--- Your goal ---
Every entry should be reproduced precisely, with each picture left out.

Data items

- - - -

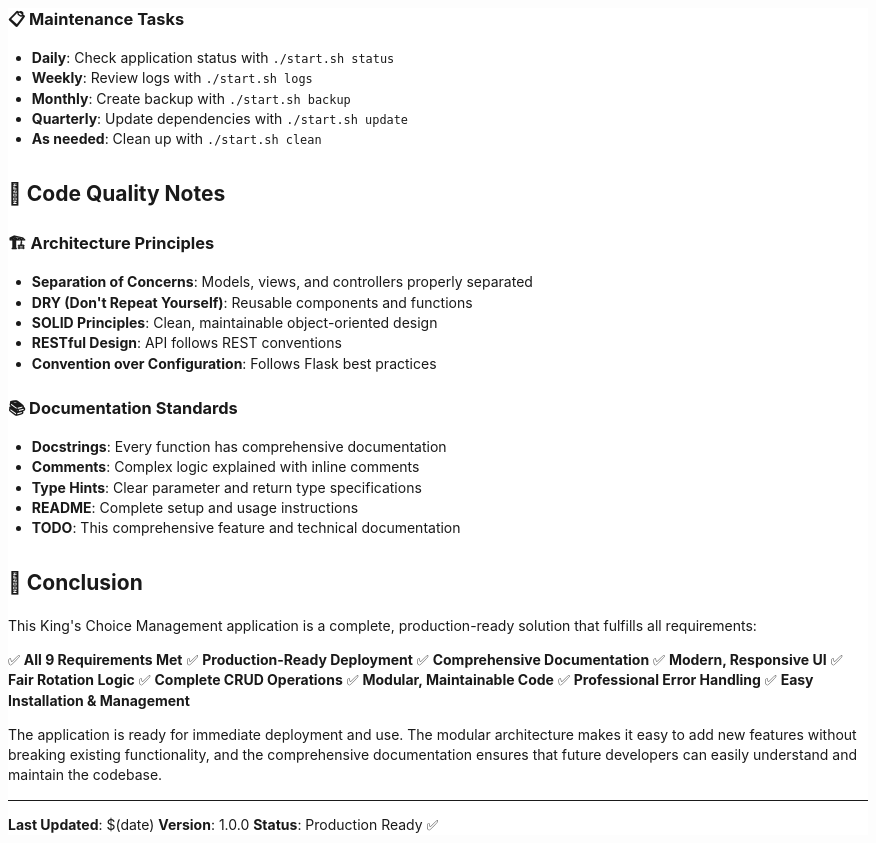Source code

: ### 📋 Maintenance Tasks
- **Daily**: Check application status with `./start.sh status`
- **Weekly**: Review logs with `./start.sh logs`
- **Monthly**: Create backup with `./start.sh backup`
- **Quarterly**: Update dependencies with `./start.sh update`
- **As needed**: Clean up with `./start.sh clean`

## 📝 Code Quality Notes

### 🏗️ Architecture Principles
- **Separation of Concerns**: Models, views, and controllers properly separated
- **DRY (Don't Repeat Yourself)**: Reusable components and functions
- **SOLID Principles**: Clean, maintainable object-oriented design
- **RESTful Design**: API follows REST conventions
- **Convention over Configuration**: Follows Flask best practices

### 📚 Documentation Standards
- **Docstrings**: Every function has comprehensive documentation
- **Comments**: Complex logic explained with inline comments
- **Type Hints**: Clear parameter and return type specifications
- **README**: Complete setup and usage instructions
- **TODO**: This comprehensive feature and technical documentation

## 🎉 Conclusion

This King's Choice Management application is a complete, production-ready solution that fulfills all requirements:

✅ **All 9 Requirements Met**
✅ **Production-Ready Deployment**
✅ **Comprehensive Documentation**
✅ **Modern, Responsive UI**
✅ **Fair Rotation Logic**
✅ **Complete CRUD Operations**
✅ **Modular, Maintainable Code**
✅ **Professional Error Handling**
✅ **Easy Installation & Management**

The application is ready for immediate deployment and use. The modular architecture makes it easy to add new features without breaking existing functionality, and the comprehensive documentation ensures that future developers can easily understand and maintain the codebase.

---

**Last Updated**: $(date)
**Version**: 1.0.0
**Status**: Production Ready ✅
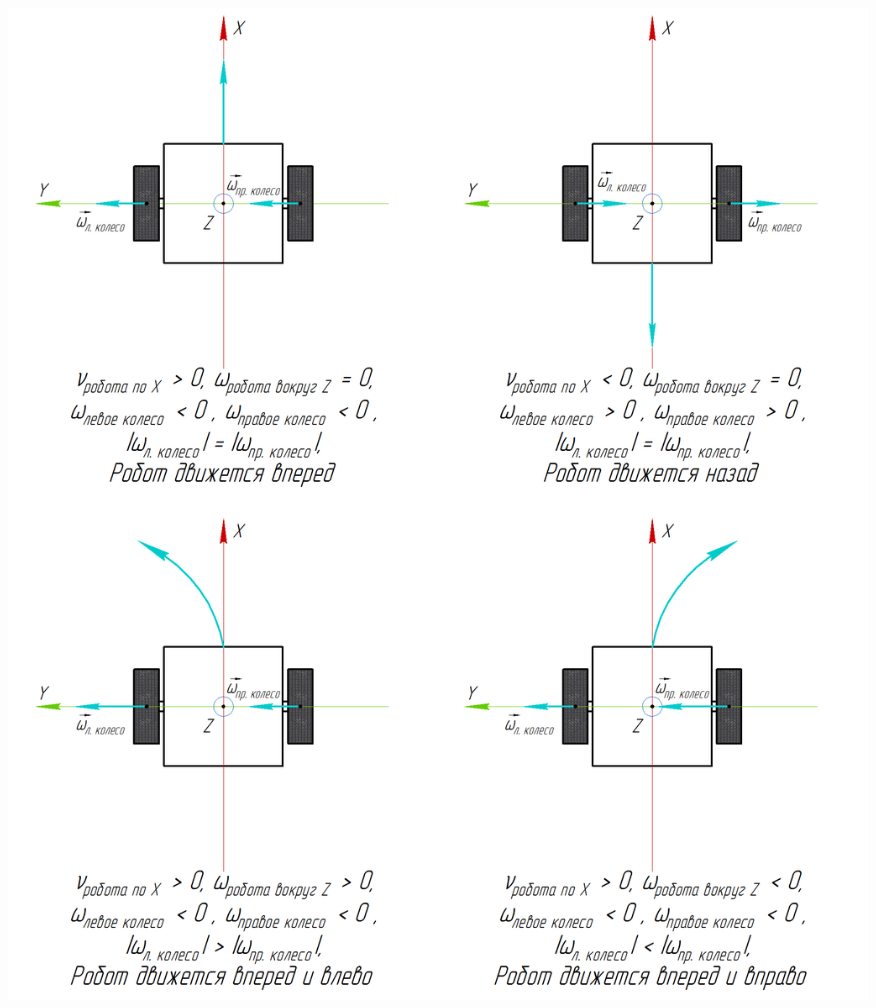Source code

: ![part_1_ru_robot_drive_1_scheme_1.png](../media/part_1/drive_1/schemes/part_1_ru_robot_drive_1_scheme_1.png)

![part_1_ru_robot_drive_1_scheme_2.png](../media/part_1/drive_1/schemes/part_1_ru_robot_drive_1_scheme_2.png)
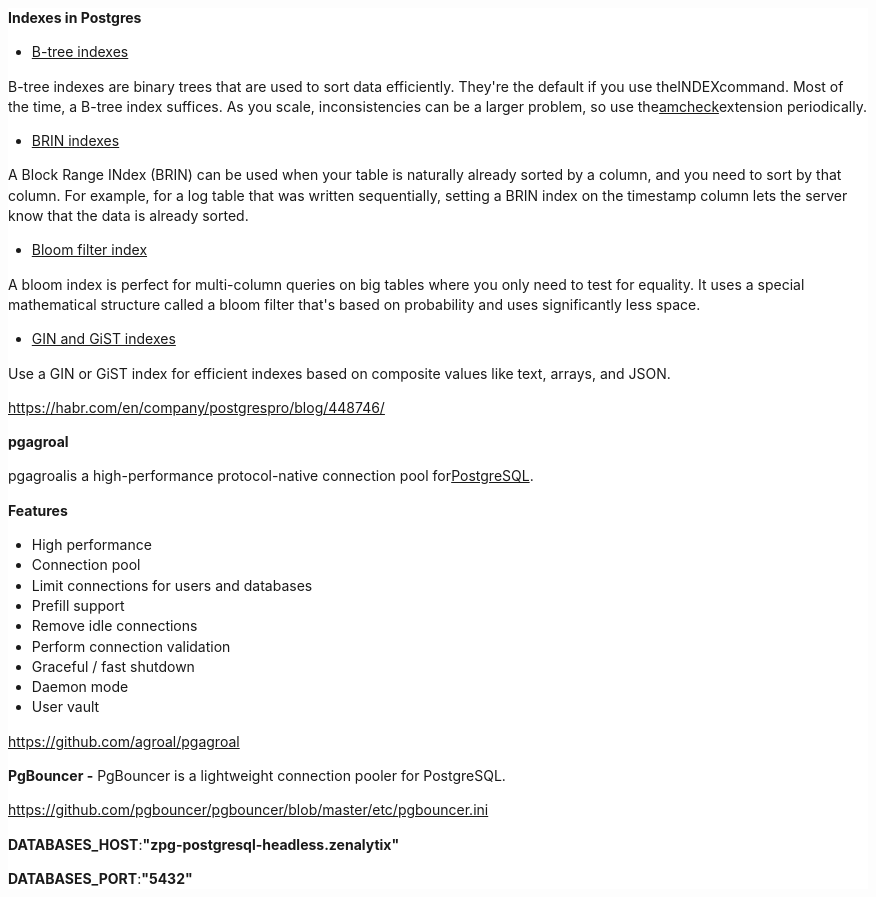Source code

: 

**Indexes in Postgres**
-   [B-tree indexes](https://www.postgresql.org/docs/current/btree-intro.html)

B-tree indexes are binary trees that are used to sort data efficiently. They're the default if you use theINDEXcommand. Most of the time, a B-tree index suffices. As you scale, inconsistencies can be a larger problem, so use the[amcheck](https://www.postgresql.org/docs/11/amcheck.html)extension periodically.
-   [BRIN indexes](https://www.postgresql.org/docs/11/brin-intro.html)

A Block Range INdex (BRIN) can be used when your table is naturally already sorted by a column, and you need to sort by that column. For example, for a log table that was written sequentially, setting a BRIN index on the timestamp column lets the server know that the data is already sorted.
-   [Bloom filter index](https://www.postgresql.org/docs/11/bloom.html)

A bloom index is perfect for multi-column queries on big tables where you only need to test for equality. It uses a special mathematical structure called a bloom filter that's based on probability and uses significantly less space.
-   [GIN and GiST indexes](https://www.postgresql.org/docs/11/textsearch-indexes.html)

Use a GIN or GiST index for efficient indexes based on composite values like text, arrays, and JSON.



<https://habr.com/en/company/postgrespro/blog/448746/>



**pgagroal**

pgagroalis a high-performance protocol-native connection pool for[PostgreSQL](https://www.postgresql.org/).



**Features**
-   High performance
-   Connection pool
-   Limit connections for users and databases
-   Prefill support
-   Remove idle connections
-   Perform connection validation
-   Graceful / fast shutdown
-   Daemon mode
-   User vault



<https://github.com/agroal/pgagroal>



**PgBouncer -** PgBouncer is a lightweight connection pooler for PostgreSQL.

<https://github.com/pgbouncer/pgbouncer/blob/master/etc/pgbouncer.ini>



**DATABASES_HOST**:**"zpg-postgresql-headless.zenalytix"**

**DATABASES_PORT**:**"5432"**

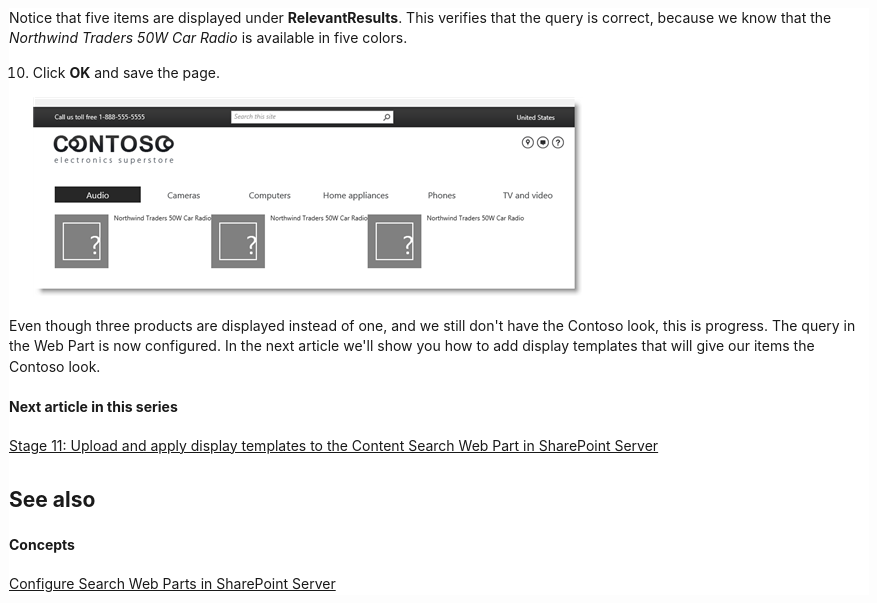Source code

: Notice that five items are displayed under **RelevantResults**. This verifies that the query is correct, because we know that the  *Northwind Traders 50W Car Radio*  is available in five colors. 
    
10. Click **OK** and save the page. 
    
     ![Query Results](../media/OTCSP_QueryResults.png)
  
Even though three products are displayed instead of one, and we still don't have the Contoso look, this is progress. The query in the Web Part is now configured. In the next article we'll show you how to add display templates that will give our items the Contoso look.
  
#### Next article in this series

[Stage 11: Upload and apply display templates to the Content Search Web Part in SharePoint Server](stage-11-upload-and-apply-display-templates-to-the-content-search-web-part.md)
  
## See also

#### Concepts

[Configure Search Web Parts in SharePoint Server](configure-search-web-parts.md)


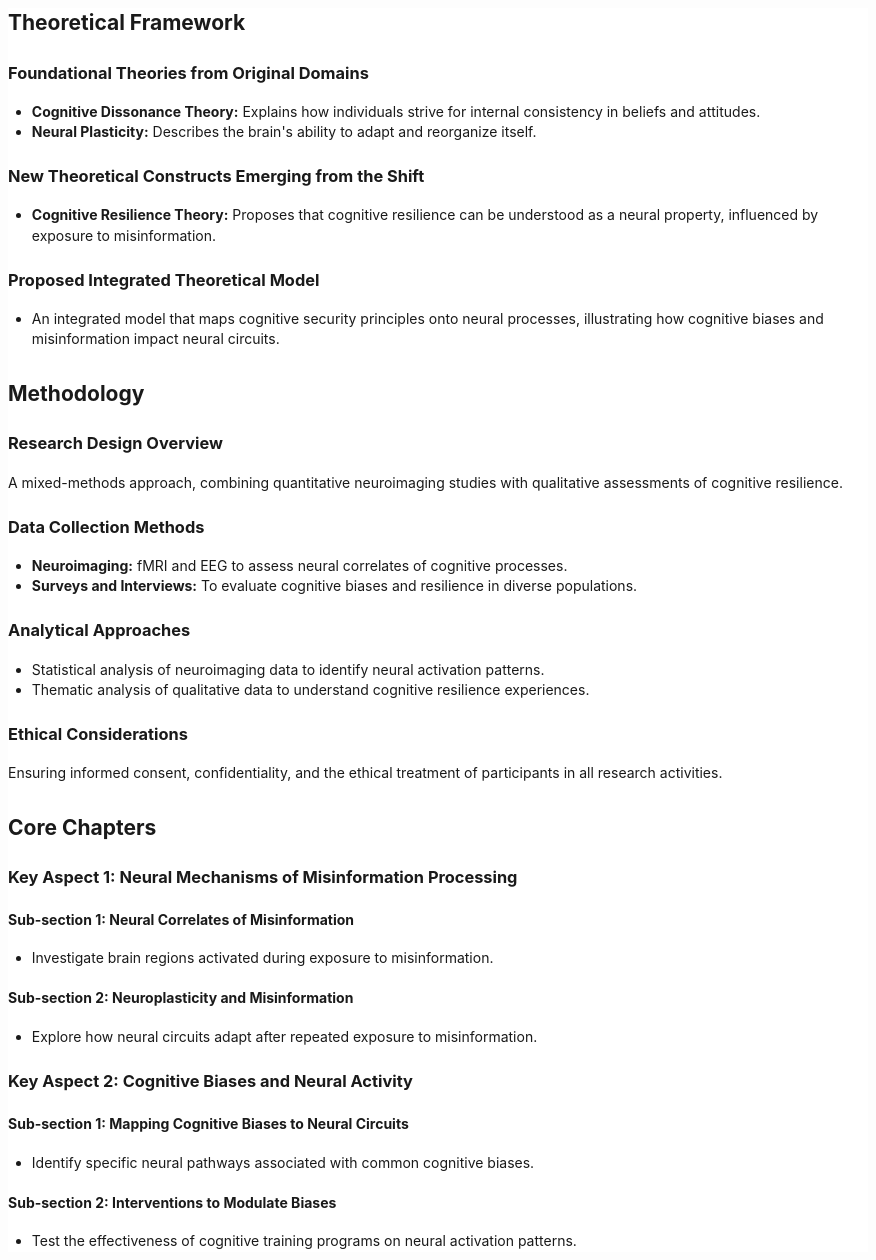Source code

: ## Theoretical Framework
### Foundational Theories from Original Domains
- **Cognitive Dissonance Theory:** Explains how individuals strive for internal consistency in beliefs and attitudes.
- **Neural Plasticity:** Describes the brain's ability to adapt and reorganize itself.

### New Theoretical Constructs Emerging from the Shift
- **Cognitive Resilience Theory:** Proposes that cognitive resilience can be understood as a neural property, influenced by exposure to misinformation.

### Proposed Integrated Theoretical Model
- An integrated model that maps cognitive security principles onto neural processes, illustrating how cognitive biases and misinformation impact neural circuits.

## Methodology
### Research Design Overview
A mixed-methods approach, combining quantitative neuroimaging studies with qualitative assessments of cognitive resilience.

### Data Collection Methods
- **Neuroimaging:** fMRI and EEG to assess neural correlates of cognitive processes.
- **Surveys and Interviews:** To evaluate cognitive biases and resilience in diverse populations.

### Analytical Approaches
- Statistical analysis of neuroimaging data to identify neural activation patterns.
- Thematic analysis of qualitative data to understand cognitive resilience experiences.

### Ethical Considerations
Ensuring informed consent, confidentiality, and the ethical treatment of participants in all research activities.

## Core Chapters
### Key Aspect 1: Neural Mechanisms of Misinformation Processing
#### Sub-section 1: Neural Correlates of Misinformation
- Investigate brain regions activated during exposure to misinformation.
#### Sub-section 2: Neuroplasticity and Misinformation
- Explore how neural circuits adapt after repeated exposure to misinformation.

### Key Aspect 2: Cognitive Biases and Neural Activity
#### Sub-section 1: Mapping Cognitive Biases to Neural Circuits
- Identify specific neural pathways associated with common cognitive biases.
#### Sub-section 2: Interventions to Modulate Biases
- Test the effectiveness of cognitive training programs on neural activation patterns.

- - - -

--- Answer space ---
Source code

: ### 📋 Maintenance Tasks
- **Daily**: Check application status with `./start.sh status`
- **Weekly**: Review logs with `./start.sh logs`
- **Monthly**: Create backup with `./start.sh backup`
- **Quarterly**: Update dependencies with `./start.sh update`
- **As needed**: Clean up with `./start.sh clean`

## 📝 Code Quality Notes

### 🏗️ Architecture Principles
- **Separation of Concerns**: Models, views, and controllers properly separated
- **DRY (Don't Repeat Yourself)**: Reusable components and functions
- **SOLID Principles**: Clean, maintainable object-oriented design
- **RESTful Design**: API follows REST conventions
- **Convention over Configuration**: Follows Flask best practices

### 📚 Documentation Standards
- **Docstrings**: Every function has comprehensive documentation
- **Comments**: Complex logic explained with inline comments
- **Type Hints**: Clear parameter and return type specifications
- **README**: Complete setup and usage instructions
- **TODO**: This comprehensive feature and technical documentation

## 🎉 Conclusion

This King's Choice Management application is a complete, production-ready solution that fulfills all requirements:

✅ **All 9 Requirements Met**
✅ **Production-Ready Deployment**
✅ **Comprehensive Documentation**
✅ **Modern, Responsive UI**
✅ **Fair Rotation Logic**
✅ **Complete CRUD Operations**
✅ **Modular, Maintainable Code**
✅ **Professional Error Handling**
✅ **Easy Installation & Management**

The application is ready for immediate deployment and use. The modular architecture makes it easy to add new features without breaking existing functionality, and the comprehensive documentation ensures that future developers can easily understand and maintain the codebase.

---

**Last Updated**: $(date)
**Version**: 1.0.0
**Status**: Production Ready ✅
Source code

: ![part_1_ru_robot_drive_1_scheme_1.png](../media/part_1/drive_1/schemes/part_1_ru_robot_drive_1_scheme_1.png)

![part_1_ru_robot_drive_1_scheme_2.png](../media/part_1/drive_1/schemes/part_1_ru_robot_drive_1_scheme_2.png)
Source code

: 

**Indexes in Postgres**
-   [B-tree indexes](https://www.postgresql.org/docs/current/btree-intro.html)

B-tree indexes are binary trees that are used to sort data efficiently. They're the default if you use theINDEXcommand. Most of the time, a B-tree index suffices. As you scale, inconsistencies can be a larger problem, so use the[amcheck](https://www.postgresql.org/docs/11/amcheck.html)extension periodically.
-   [BRIN indexes](https://www.postgresql.org/docs/11/brin-intro.html)

A Block Range INdex (BRIN) can be used when your table is naturally already sorted by a column, and you need to sort by that column. For example, for a log table that was written sequentially, setting a BRIN index on the timestamp column lets the server know that the data is already sorted.
-   [Bloom filter index](https://www.postgresql.org/docs/11/bloom.html)

A bloom index is perfect for multi-column queries on big tables where you only need to test for equality. It uses a special mathematical structure called a bloom filter that's based on probability and uses significantly less space.
-   [GIN and GiST indexes](https://www.postgresql.org/docs/11/textsearch-indexes.html)

Use a GIN or GiST index for efficient indexes based on composite values like text, arrays, and JSON.



<https://habr.com/en/company/postgrespro/blog/448746/>



**pgagroal**

pgagroalis a high-performance protocol-native connection pool for[PostgreSQL](https://www.postgresql.org/).



**Features**
-   High performance
-   Connection pool
-   Limit connections for users and databases
-   Prefill support
-   Remove idle connections
-   Perform connection validation
-   Graceful / fast shutdown
-   Daemon mode
-   User vault



<https://github.com/agroal/pgagroal>



**PgBouncer -** PgBouncer is a lightweight connection pooler for PostgreSQL.

<https://github.com/pgbouncer/pgbouncer/blob/master/etc/pgbouncer.ini>



**DATABASES_HOST**:**"zpg-postgresql-headless.zenalytix"**

**DATABASES_PORT**:**"5432"**

Source code

: Notice that five items are displayed under **RelevantResults**. This verifies that the query is correct, because we know that the  *Northwind Traders 50W Car Radio*  is available in five colors. 
    
10. Click **OK** and save the page. 
    
     ![Query Results](../media/OTCSP_QueryResults.png)
  
Even though three products are displayed instead of one, and we still don't have the Contoso look, this is progress. The query in the Web Part is now configured. In the next article we'll show you how to add display templates that will give our items the Contoso look.
  
#### Next article in this series

[Stage 11: Upload and apply display templates to the Content Search Web Part in SharePoint Server](stage-11-upload-and-apply-display-templates-to-the-content-search-web-part.md)
  
## See also

#### Concepts

[Configure Search Web Parts in SharePoint Server](configure-search-web-parts.md)


Source code

: ## Theoretical Framework
### Foundational Theories from Original Domains
- **Cognitive Dissonance Theory:** Explains how individuals strive for internal consistency in beliefs and attitudes.
- **Neural Plasticity:** Describes the brain's ability to adapt and reorganize itself.

### New Theoretical Constructs Emerging from the Shift
- **Cognitive Resilience Theory:** Proposes that cognitive resilience can be understood as a neural property, influenced by exposure to misinformation.

### Proposed Integrated Theoretical Model
- An integrated model that maps cognitive security principles onto neural processes, illustrating how cognitive biases and misinformation impact neural circuits.

## Methodology
### Research Design Overview
A mixed-methods approach, combining quantitative neuroimaging studies with qualitative assessments of cognitive resilience.

### Data Collection Methods
- **Neuroimaging:** fMRI and EEG to assess neural correlates of cognitive processes.
- **Surveys and Interviews:** To evaluate cognitive biases and resilience in diverse populations.

### Analytical Approaches
- Statistical analysis of neuroimaging data to identify neural activation patterns.
- Thematic analysis of qualitative data to understand cognitive resilience experiences.

### Ethical Considerations
Ensuring informed consent, confidentiality, and the ethical treatment of participants in all research activities.

## Core Chapters
### Key Aspect 1: Neural Mechanisms of Misinformation Processing
#### Sub-section 1: Neural Correlates of Misinformation
- Investigate brain regions activated during exposure to misinformation.
#### Sub-section 2: Neuroplasticity and Misinformation
- Explore how neural circuits adapt after repeated exposure to misinformation.

### Key Aspect 2: Cognitive Biases and Neural Activity
#### Sub-section 1: Mapping Cognitive Biases to Neural Circuits
- Identify specific neural pathways associated with common cognitive biases.
#### Sub-section 2: Interventions to Modulate Biases
- Test the effectiveness of cognitive training programs on neural activation patterns.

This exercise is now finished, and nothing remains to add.